Why Most Coding Interviews Fail (And How to Actually Fix It)
I bombed my first 7 interviews.
Not just didn't get the job. I mean walked out knowing I absolutely failed.
The worst part? I was "preparing." I'd done LeetCode. I'd watched videos. I understood the concepts. But I still flopped.
What Nobody Tells You
Here's what I learned after those failures:
Most people prepare the wrong thing. They memorize solutions. They drill problems. But they never practice the actual interview format - explaining your thinking while coding, handling pressure, communicating when stuck.
When I got my first offer (at Flipkart), it wasn't because I suddenly got smarter. It was because I stopped memorizing and started practicing the actual interview.
The Real Problems
Problem 1: You're not talking enough
In interviews, silence kills you. I used to code in my head, then write the solution. Wrong approach.
Good interviews have you talking 80% of the time. You explain the problem. You discuss tradeoffs. You think out loud. The code is just the side effect.
I started doing mock interviews with my friend. Every single problem, I had to explain what I was thinking BEFORE coding. Turns out, most of my "logic issues" were just bad communication.
Problem 2: You're learning the wrong difficulty
I wasted 2 months on hard problems. LeetCode hard. With weird edge cases and complex algorithms.
But most interviews? They're medium problems. The difficulty isn't the algorithm - it's communicating clearly and handling the pressure.
I switched to only mediums for a month. My confidence shot up. My success rate went from 10% to 60%.
Problem 3: You're not handling the stumble
This one killed me multiple times. I'd get stuck on a problem and just sit there, frozen.
Then an interviewer asked me: "What would you do in a real project if you got stuck?"
My answer? "I'd Google it. Or ask a teammate."
Why wasn't I doing that in the interview? I don't know. Panic, I guess.
Now I handle it differently. If stuck for 2 minutes, I ask: "Should I think about this differently, or would you like me to code a simpler version first?"
Suddenly I'm not frozen. I'm communicating. I'm showing I can ask for help. That's way more valuable than knowing every algorithm.
What Actually Worked
1. Practice with someone real - Not videos. Not reading solutions. Actual human feedback.
2. Only medium problems - Skip the hard ones until you're crushing mediums.
3. Explain everything - Even if it feels dumb. Especially if it feels dumb.
4. Practice handling mistakes - Get stuck on purpose during practice.
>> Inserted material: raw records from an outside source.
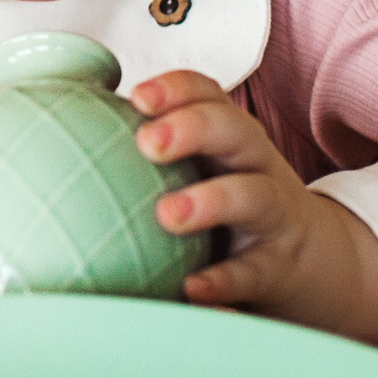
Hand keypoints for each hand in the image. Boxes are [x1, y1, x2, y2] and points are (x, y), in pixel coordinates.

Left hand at [129, 70, 377, 347]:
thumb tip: (63, 127)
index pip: (208, 95)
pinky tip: (193, 288)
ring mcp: (273, 215)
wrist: (313, 262)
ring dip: (212, 201)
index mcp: (228, 136)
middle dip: (193, 128)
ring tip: (168, 215)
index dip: (177, 89)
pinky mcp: (278, 266)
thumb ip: (152, 149)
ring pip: (254, 195)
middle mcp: (255, 165)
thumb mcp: (202, 166)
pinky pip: (253, 271)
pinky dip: (224, 279)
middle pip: (235, 130)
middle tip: (148, 144)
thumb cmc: (232, 207)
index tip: (139, 98)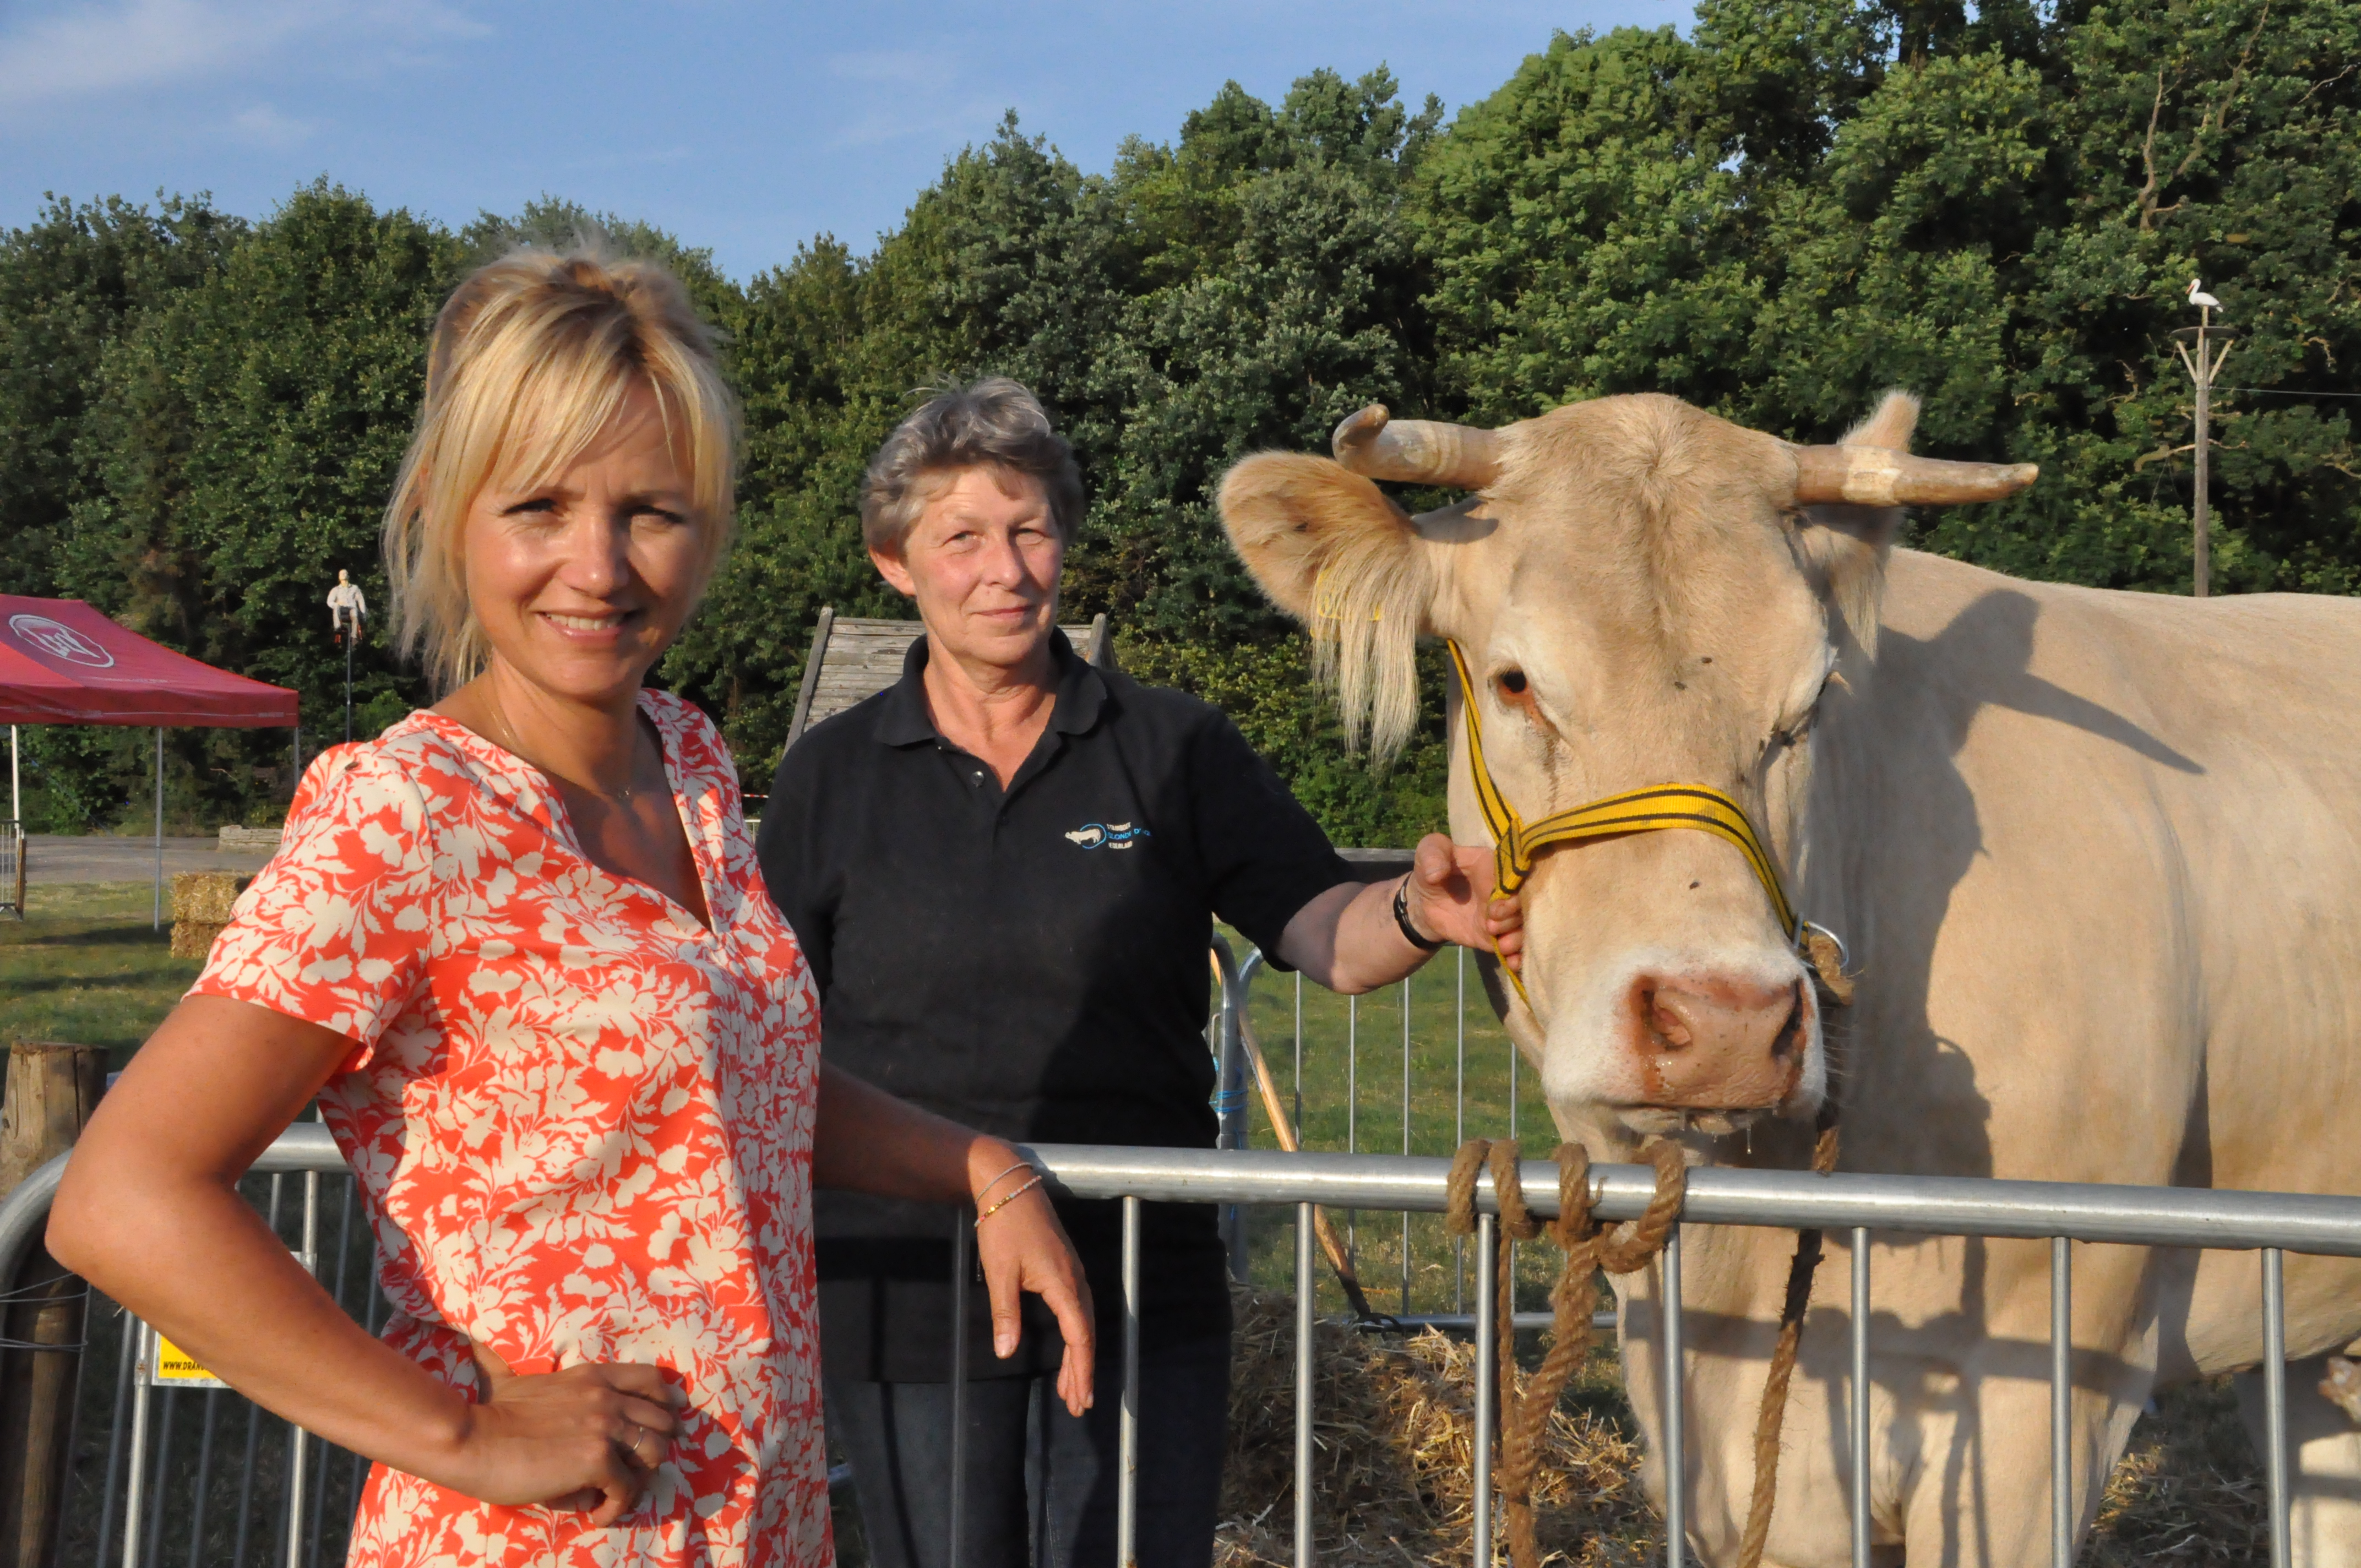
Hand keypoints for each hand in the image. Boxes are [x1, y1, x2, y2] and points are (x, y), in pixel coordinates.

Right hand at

Learn to communicate when you don't know something.
5. Do 3-5 mocks before the real interview - Not random problems. Full interview simulations.
6. Night before: relax, don't cram - Every time I crammed, I bombed. Every time I slept well, I got further.
The Honest Truth
I got rejected 7 times before Flipkart. I'm not a genius. I'm not even particularly talented at algorithms.
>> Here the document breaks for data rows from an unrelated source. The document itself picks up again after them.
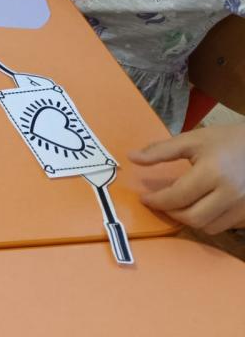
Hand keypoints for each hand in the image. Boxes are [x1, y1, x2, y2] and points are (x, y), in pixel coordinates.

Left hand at [129, 122, 244, 232]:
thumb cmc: (224, 140)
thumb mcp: (191, 139)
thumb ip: (160, 150)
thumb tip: (131, 158)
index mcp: (212, 173)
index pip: (177, 196)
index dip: (157, 200)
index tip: (144, 198)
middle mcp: (230, 194)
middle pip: (193, 218)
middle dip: (170, 213)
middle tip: (159, 203)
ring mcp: (242, 207)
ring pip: (208, 227)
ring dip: (189, 219)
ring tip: (179, 205)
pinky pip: (223, 226)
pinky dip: (207, 221)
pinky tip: (200, 206)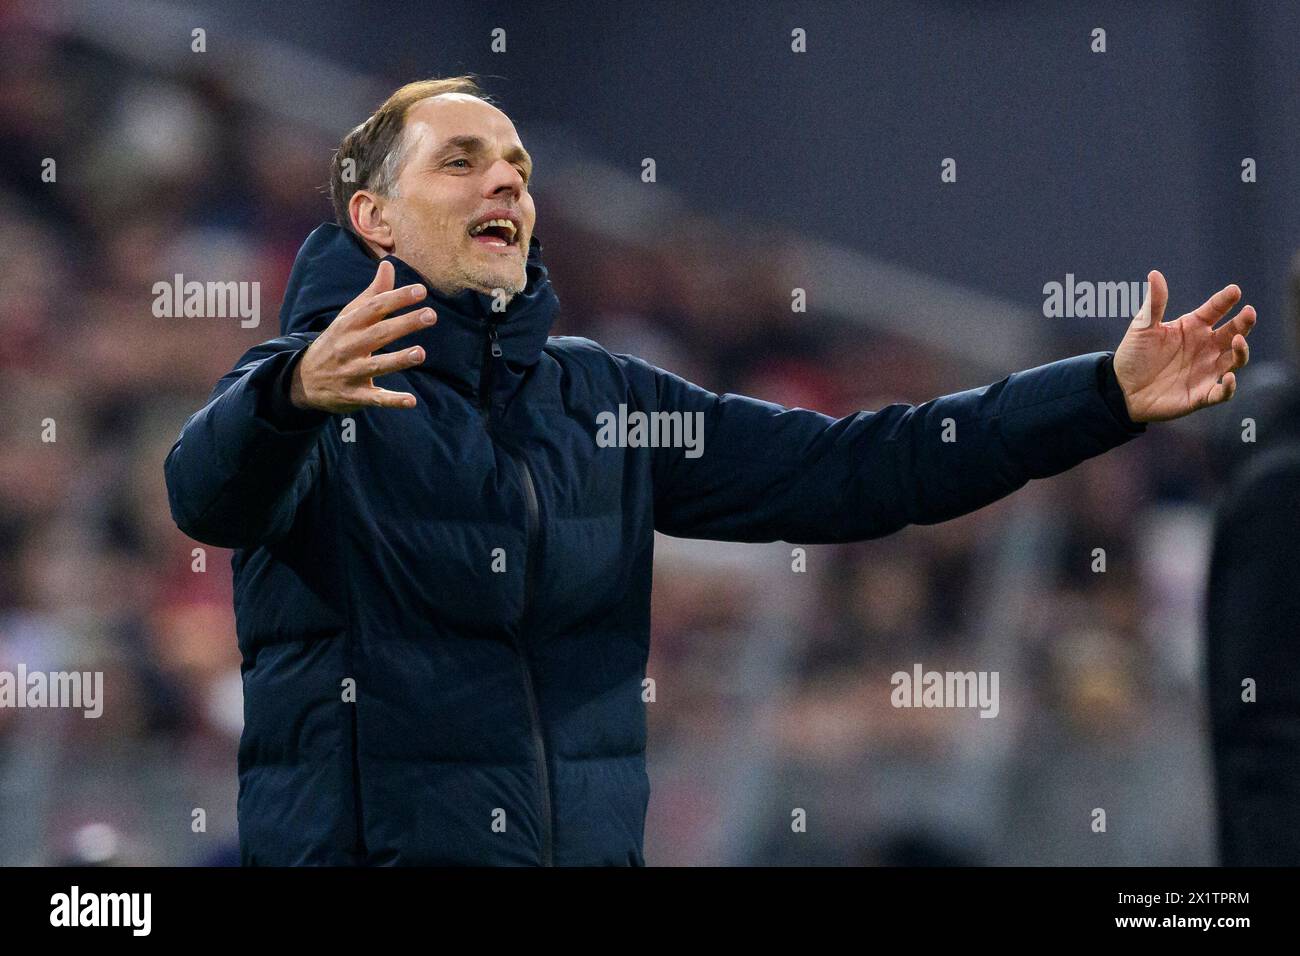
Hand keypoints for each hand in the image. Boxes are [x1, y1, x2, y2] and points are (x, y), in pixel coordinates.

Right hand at [290, 260, 435, 411]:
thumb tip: (388, 265)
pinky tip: (411, 401)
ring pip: (377, 365)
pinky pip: (375, 398)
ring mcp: (351, 372)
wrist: (303, 379)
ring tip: (421, 353)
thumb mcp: (348, 317)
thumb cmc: (335, 342)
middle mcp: (349, 346)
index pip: (375, 307)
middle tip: (431, 315)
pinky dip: (392, 401)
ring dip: (399, 360)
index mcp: (349, 324)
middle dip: (405, 324)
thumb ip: (372, 294)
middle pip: (379, 333)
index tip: (421, 291)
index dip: (397, 298)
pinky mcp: (355, 395)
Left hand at [1112, 270, 1255, 422]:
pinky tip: (1229, 378)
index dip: (1225, 300)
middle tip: (1249, 312)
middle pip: (1233, 332)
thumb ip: (1154, 303)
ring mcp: (1206, 370)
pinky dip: (1229, 387)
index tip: (1234, 290)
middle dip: (1244, 322)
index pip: (1215, 310)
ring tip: (1237, 340)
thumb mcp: (1142, 328)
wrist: (1121, 390)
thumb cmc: (1133, 356)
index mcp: (1192, 327)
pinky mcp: (1202, 394)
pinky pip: (1223, 392)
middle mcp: (1205, 347)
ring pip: (1235, 359)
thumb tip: (1154, 274)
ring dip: (1241, 350)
But I learned how to communicate under pressure. And that's 90% of a good interview.
Most people don't practice that. They practice algorithms. Then they're surprised when they freeze up under pressure.
That's the real reason people fail. Not because they're not smart enough. Because they never trained for the actual format.
Stop memorizing solutions. Start practicing interviews. You'll see the difference immediately.